(Data entries)
***
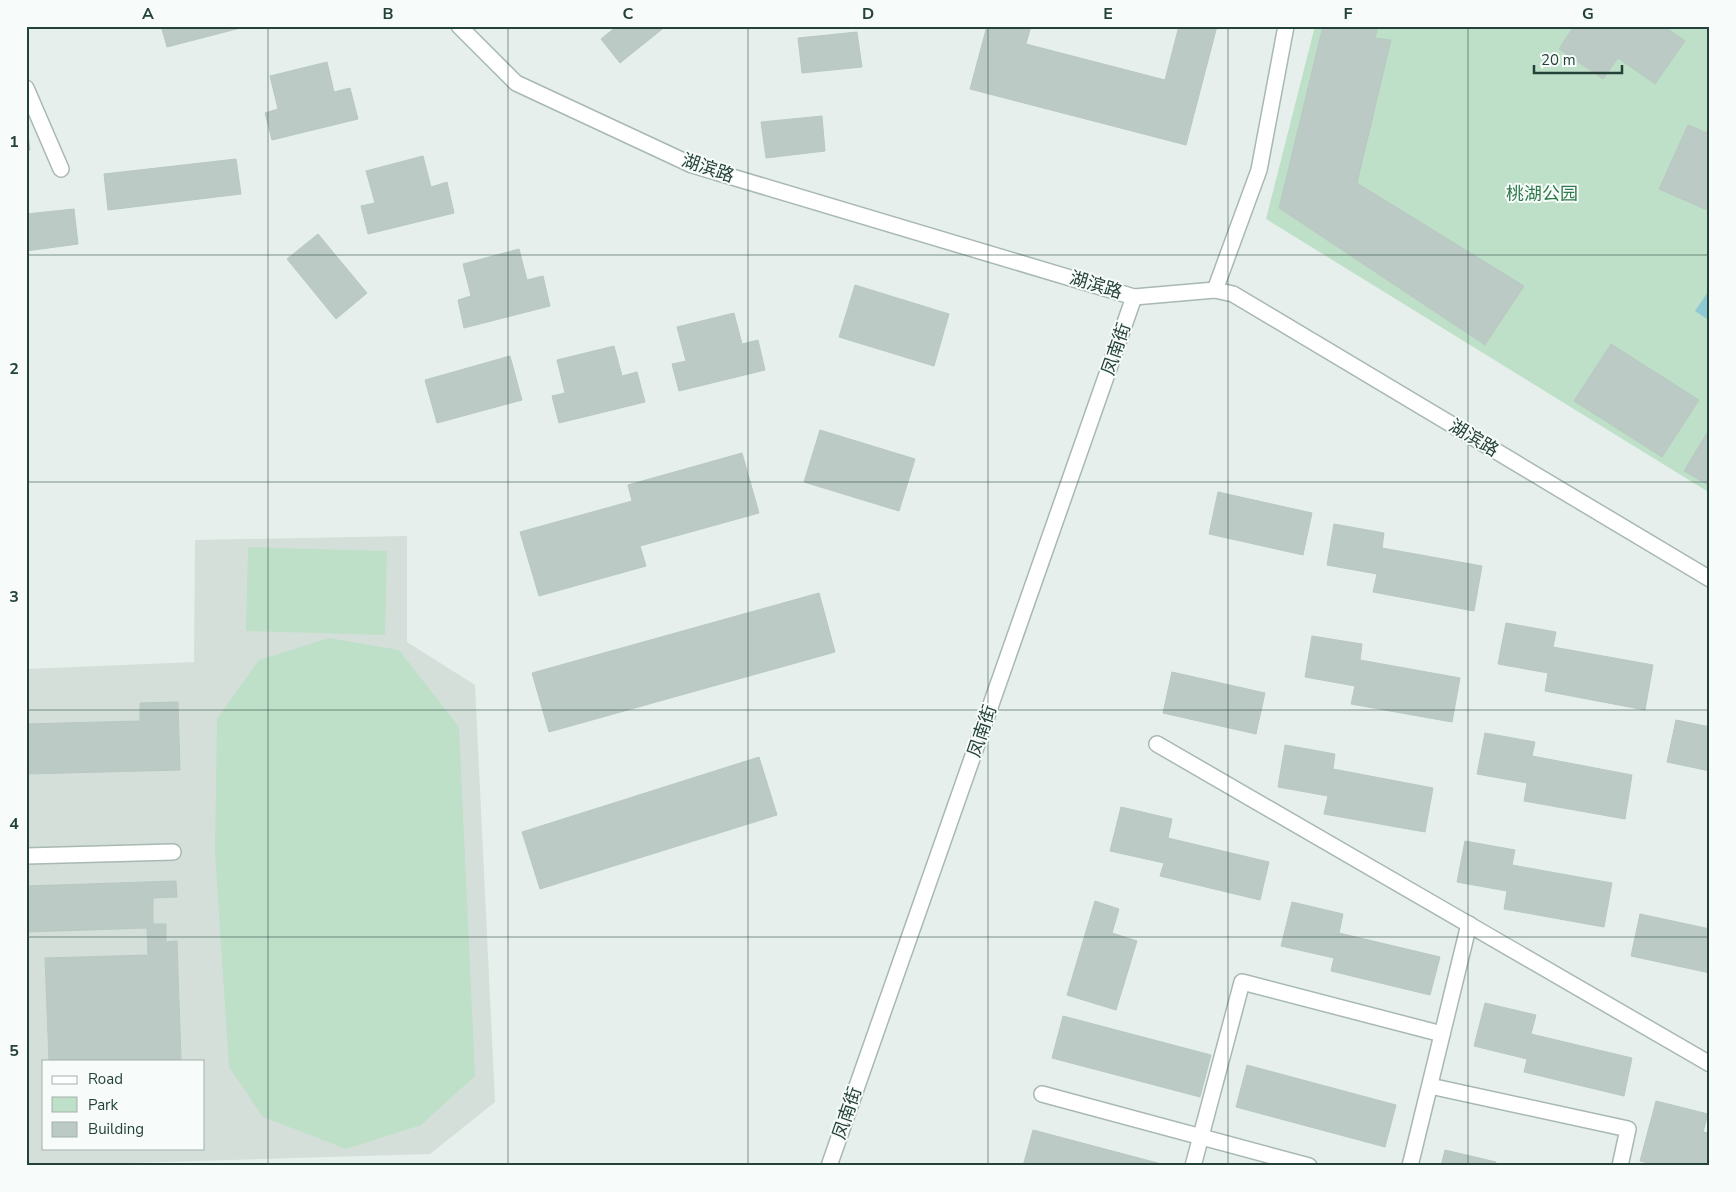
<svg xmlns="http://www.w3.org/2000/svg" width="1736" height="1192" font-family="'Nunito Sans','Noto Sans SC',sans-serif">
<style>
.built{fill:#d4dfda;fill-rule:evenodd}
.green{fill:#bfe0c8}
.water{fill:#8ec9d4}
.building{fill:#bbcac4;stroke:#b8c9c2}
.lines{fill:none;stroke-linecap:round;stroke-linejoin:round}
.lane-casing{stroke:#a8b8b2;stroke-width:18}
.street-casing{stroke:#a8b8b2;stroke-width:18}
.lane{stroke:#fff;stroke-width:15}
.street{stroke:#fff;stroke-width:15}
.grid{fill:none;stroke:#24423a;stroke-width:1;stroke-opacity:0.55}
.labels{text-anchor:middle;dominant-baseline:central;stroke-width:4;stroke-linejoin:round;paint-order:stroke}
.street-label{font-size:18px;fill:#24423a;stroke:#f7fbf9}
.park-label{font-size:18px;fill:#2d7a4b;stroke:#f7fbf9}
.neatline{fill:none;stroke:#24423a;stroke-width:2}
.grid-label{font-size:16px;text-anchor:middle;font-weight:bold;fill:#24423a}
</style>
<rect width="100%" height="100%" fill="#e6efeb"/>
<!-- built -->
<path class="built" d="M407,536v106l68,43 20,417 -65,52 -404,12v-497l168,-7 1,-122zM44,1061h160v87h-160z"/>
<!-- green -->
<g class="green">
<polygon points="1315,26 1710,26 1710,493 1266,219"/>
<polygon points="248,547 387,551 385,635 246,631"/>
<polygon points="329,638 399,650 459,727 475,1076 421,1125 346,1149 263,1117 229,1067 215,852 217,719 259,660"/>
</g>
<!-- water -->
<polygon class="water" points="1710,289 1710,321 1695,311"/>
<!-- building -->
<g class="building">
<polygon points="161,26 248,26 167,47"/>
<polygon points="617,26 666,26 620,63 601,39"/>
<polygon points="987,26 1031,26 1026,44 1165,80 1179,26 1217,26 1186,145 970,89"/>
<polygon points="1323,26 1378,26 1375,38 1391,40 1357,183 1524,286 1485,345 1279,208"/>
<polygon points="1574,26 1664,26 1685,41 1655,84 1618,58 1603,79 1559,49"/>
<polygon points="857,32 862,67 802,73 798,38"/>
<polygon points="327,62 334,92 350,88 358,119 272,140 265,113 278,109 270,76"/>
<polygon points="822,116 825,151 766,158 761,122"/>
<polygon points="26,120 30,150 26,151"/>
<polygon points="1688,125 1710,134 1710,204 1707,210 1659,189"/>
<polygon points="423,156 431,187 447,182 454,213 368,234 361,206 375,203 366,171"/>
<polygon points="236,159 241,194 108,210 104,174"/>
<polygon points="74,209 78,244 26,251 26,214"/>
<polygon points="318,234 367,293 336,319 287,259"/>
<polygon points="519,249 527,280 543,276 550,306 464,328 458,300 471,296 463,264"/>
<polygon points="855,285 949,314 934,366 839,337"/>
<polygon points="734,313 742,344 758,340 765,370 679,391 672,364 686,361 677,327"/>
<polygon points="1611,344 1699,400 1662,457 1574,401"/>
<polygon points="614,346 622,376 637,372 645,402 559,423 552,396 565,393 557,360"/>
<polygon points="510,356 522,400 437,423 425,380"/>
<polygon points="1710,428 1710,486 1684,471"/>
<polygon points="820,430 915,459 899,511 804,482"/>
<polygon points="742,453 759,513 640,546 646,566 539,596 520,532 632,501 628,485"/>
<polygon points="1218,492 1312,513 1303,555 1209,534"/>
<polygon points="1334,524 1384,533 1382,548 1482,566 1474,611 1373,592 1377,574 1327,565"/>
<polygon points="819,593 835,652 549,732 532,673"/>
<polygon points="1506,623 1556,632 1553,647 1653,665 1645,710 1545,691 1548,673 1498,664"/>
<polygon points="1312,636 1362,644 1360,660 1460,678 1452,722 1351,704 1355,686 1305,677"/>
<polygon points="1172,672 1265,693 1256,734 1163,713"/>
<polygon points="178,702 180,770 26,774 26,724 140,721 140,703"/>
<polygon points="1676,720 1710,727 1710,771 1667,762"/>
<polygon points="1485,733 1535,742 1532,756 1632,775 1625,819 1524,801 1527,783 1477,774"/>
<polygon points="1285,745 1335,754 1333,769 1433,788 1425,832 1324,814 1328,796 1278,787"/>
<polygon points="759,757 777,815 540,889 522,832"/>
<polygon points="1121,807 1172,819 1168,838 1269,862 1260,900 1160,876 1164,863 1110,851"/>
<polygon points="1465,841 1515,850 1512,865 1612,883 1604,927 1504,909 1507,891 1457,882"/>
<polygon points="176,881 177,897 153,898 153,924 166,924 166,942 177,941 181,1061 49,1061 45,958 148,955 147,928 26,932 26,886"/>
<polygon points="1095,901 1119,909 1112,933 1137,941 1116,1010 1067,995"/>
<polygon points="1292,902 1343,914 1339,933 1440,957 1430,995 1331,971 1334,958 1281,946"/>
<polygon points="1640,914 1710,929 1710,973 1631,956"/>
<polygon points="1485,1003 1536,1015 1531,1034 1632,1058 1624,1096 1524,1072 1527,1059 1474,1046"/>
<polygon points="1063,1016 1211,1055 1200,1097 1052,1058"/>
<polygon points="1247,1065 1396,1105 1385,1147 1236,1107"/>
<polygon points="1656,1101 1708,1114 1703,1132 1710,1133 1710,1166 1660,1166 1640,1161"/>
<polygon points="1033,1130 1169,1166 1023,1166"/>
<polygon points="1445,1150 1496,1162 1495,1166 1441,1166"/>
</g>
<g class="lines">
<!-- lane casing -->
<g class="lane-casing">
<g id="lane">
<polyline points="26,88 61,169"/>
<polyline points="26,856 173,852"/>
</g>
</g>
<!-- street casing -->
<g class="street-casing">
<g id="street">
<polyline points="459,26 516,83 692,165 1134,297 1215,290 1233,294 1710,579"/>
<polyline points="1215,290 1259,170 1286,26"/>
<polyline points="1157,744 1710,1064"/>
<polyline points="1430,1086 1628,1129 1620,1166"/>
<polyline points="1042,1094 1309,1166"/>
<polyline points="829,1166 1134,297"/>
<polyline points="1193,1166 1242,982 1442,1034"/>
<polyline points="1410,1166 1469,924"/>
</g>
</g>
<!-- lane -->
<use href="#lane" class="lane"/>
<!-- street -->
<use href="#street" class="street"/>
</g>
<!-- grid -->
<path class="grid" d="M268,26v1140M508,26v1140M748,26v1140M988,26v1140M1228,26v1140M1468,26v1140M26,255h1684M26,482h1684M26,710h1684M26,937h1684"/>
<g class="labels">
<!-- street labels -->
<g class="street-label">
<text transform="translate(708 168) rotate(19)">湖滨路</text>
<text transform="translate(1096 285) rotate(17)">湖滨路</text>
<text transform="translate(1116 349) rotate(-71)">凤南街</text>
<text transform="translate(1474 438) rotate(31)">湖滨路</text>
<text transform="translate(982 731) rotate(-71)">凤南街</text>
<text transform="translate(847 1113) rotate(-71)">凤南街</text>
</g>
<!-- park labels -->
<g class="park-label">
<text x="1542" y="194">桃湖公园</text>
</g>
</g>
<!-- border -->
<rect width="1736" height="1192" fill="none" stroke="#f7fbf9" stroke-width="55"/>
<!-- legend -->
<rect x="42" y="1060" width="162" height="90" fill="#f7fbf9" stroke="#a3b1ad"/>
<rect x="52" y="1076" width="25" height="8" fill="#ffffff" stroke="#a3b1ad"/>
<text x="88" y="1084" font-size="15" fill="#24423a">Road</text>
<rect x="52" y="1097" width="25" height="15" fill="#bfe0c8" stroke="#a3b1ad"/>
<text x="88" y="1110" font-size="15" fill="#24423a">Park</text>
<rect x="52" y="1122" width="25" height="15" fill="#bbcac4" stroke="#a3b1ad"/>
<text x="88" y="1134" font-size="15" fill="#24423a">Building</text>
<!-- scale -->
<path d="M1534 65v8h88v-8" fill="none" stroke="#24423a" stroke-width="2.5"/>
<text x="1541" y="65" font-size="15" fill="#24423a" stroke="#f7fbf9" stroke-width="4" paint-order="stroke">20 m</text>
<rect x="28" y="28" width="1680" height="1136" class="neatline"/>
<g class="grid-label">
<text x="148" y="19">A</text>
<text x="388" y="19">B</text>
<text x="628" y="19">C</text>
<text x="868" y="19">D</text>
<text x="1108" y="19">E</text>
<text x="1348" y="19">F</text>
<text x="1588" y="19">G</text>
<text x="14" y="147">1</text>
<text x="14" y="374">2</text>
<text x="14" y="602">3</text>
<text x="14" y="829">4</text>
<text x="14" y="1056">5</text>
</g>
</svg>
***
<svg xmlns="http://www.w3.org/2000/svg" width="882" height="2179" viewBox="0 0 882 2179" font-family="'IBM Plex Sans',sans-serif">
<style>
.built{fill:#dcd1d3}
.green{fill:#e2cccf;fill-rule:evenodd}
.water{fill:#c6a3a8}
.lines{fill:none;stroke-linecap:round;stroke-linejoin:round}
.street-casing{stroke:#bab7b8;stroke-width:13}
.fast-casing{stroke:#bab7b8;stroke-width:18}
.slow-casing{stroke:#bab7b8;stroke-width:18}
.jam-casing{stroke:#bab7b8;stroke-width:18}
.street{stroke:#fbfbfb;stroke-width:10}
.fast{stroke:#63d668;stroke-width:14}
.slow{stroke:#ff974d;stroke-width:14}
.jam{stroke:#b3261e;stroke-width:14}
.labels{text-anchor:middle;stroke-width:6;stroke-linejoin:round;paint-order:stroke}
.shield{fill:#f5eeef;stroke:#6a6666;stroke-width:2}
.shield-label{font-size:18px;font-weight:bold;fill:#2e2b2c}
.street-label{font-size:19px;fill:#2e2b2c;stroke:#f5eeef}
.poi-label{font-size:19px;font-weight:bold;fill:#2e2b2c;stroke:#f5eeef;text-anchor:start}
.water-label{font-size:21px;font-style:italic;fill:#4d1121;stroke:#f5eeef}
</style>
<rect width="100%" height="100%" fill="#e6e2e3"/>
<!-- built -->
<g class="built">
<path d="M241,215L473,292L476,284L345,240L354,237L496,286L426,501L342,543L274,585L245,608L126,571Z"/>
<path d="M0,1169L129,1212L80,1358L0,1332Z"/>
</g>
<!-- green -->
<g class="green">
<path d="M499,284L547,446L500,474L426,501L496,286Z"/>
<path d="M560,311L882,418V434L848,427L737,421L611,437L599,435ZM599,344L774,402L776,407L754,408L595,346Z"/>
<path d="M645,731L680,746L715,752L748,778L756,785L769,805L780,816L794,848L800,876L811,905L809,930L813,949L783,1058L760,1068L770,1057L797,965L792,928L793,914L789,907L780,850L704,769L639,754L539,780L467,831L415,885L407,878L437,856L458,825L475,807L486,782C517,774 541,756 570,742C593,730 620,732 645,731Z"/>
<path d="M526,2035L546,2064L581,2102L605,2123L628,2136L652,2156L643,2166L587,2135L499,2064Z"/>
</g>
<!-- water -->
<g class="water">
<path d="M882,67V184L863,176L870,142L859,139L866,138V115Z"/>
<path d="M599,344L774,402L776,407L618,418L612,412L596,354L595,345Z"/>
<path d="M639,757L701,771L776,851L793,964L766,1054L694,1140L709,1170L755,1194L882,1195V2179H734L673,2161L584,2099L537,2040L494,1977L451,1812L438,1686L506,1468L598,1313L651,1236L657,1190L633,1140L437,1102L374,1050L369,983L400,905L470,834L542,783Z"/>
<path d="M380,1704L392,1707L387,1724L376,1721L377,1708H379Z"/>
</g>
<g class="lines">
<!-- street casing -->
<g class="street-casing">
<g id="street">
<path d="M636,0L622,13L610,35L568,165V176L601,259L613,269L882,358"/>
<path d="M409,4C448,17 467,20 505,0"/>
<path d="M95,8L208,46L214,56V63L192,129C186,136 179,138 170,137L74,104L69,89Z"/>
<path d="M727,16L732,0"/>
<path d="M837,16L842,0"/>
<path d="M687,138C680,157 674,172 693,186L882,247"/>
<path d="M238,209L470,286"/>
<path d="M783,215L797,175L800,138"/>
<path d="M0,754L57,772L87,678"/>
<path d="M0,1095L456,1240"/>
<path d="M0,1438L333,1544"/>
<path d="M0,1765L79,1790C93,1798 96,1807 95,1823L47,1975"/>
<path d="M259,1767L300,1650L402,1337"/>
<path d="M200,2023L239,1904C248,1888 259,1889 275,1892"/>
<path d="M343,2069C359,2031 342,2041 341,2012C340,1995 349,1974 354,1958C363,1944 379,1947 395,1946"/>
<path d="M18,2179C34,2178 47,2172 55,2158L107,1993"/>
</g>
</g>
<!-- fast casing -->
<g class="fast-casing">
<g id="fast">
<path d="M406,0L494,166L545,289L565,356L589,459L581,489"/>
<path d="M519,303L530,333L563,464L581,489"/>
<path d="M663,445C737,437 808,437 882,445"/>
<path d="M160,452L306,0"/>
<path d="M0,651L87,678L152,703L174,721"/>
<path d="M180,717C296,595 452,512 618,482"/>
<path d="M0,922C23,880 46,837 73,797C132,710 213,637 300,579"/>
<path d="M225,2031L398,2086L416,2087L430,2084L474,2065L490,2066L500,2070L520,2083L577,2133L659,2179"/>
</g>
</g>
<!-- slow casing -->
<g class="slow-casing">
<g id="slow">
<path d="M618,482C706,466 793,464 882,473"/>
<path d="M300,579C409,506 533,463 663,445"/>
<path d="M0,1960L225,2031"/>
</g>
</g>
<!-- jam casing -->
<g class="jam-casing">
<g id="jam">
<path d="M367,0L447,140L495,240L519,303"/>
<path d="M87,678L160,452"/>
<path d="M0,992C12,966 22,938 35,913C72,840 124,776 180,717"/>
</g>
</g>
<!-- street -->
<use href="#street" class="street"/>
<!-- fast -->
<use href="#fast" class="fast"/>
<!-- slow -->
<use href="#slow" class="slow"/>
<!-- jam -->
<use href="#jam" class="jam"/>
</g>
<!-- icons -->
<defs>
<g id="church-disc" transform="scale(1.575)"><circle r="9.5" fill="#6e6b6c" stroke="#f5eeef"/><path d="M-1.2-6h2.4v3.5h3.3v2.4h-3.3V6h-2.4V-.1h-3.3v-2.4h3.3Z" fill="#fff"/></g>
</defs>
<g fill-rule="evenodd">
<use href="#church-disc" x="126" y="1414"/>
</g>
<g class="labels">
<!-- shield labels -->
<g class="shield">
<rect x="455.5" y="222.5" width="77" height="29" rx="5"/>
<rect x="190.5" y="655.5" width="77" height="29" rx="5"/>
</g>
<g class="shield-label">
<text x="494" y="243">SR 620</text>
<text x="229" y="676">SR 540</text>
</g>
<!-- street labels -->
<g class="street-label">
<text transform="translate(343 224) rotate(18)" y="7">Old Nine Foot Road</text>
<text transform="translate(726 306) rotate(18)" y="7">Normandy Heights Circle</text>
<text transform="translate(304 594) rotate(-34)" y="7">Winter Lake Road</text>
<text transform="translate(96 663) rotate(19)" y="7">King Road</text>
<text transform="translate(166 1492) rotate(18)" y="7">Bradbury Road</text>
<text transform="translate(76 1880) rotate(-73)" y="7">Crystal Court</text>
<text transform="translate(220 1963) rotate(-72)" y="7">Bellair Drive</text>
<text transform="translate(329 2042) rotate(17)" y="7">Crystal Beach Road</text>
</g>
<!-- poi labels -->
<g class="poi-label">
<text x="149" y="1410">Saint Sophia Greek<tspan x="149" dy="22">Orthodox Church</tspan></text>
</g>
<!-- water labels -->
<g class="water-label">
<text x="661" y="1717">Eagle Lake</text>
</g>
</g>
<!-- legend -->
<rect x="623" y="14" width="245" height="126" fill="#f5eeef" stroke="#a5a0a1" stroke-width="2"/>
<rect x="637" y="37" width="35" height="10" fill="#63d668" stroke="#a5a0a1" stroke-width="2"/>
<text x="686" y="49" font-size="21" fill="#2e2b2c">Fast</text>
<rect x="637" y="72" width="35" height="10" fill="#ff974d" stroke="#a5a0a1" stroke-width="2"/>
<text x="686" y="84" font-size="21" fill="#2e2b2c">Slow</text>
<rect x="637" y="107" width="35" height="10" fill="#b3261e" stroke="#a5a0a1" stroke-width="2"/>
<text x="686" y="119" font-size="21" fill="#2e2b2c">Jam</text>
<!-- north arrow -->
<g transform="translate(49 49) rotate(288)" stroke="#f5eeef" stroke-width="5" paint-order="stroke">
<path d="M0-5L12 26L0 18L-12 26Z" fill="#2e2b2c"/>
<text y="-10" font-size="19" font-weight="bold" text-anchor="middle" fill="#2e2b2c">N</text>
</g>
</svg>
***
(Work instruction)
All that is wanted is a faithful reproduction of the line above with "516,83 692,165 1134,297", the line with "<!-- scale -->", and every line in between.

(Expected output)
<polyline points="459,26 516,83 692,165 1134,297 1215,290 1233,294 1710,579"/>
<polyline points="1215,290 1259,170 1286,26"/>
<polyline points="1157,744 1710,1064"/>
<polyline points="1430,1086 1628,1129 1620,1166"/>
<polyline points="1042,1094 1309,1166"/>
<polyline points="829,1166 1134,297"/>
<polyline points="1193,1166 1242,982 1442,1034"/>
<polyline points="1410,1166 1469,924"/>
</g>
</g>
<!-- lane -->
<use href="#lane" class="lane"/>
<!-- street -->
<use href="#street" class="street"/>
</g>
<!-- grid -->
<path class="grid" d="M268,26v1140M508,26v1140M748,26v1140M988,26v1140M1228,26v1140M1468,26v1140M26,255h1684M26,482h1684M26,710h1684M26,937h1684"/>
<g class="labels">
<!-- street labels -->
<g class="street-label">
<text transform="translate(708 168) rotate(19)">湖滨路</text>
<text transform="translate(1096 285) rotate(17)">湖滨路</text>
<text transform="translate(1116 349) rotate(-71)">凤南街</text>
<text transform="translate(1474 438) rotate(31)">湖滨路</text>
<text transform="translate(982 731) rotate(-71)">凤南街</text>
<text transform="translate(847 1113) rotate(-71)">凤南街</text>
</g>
<!-- park labels -->
<g class="park-label">
<text x="1542" y="194">桃湖公园</text>
</g>
</g>
<!-- border -->
<rect width="1736" height="1192" fill="none" stroke="#f7fbf9" stroke-width="55"/>
<!-- legend -->
<rect x="42" y="1060" width="162" height="90" fill="#f7fbf9" stroke="#a3b1ad"/>
<rect x="52" y="1076" width="25" height="8" fill="#ffffff" stroke="#a3b1ad"/>
<text x="88" y="1084" font-size="15" fill="#24423a">Road</text>
<rect x="52" y="1097" width="25" height="15" fill="#bfe0c8" stroke="#a3b1ad"/>
<text x="88" y="1110" font-size="15" fill="#24423a">Park</text>
<rect x="52" y="1122" width="25" height="15" fill="#bbcac4" stroke="#a3b1ad"/>
<text x="88" y="1134" font-size="15" fill="#24423a">Building</text>
<!-- scale -->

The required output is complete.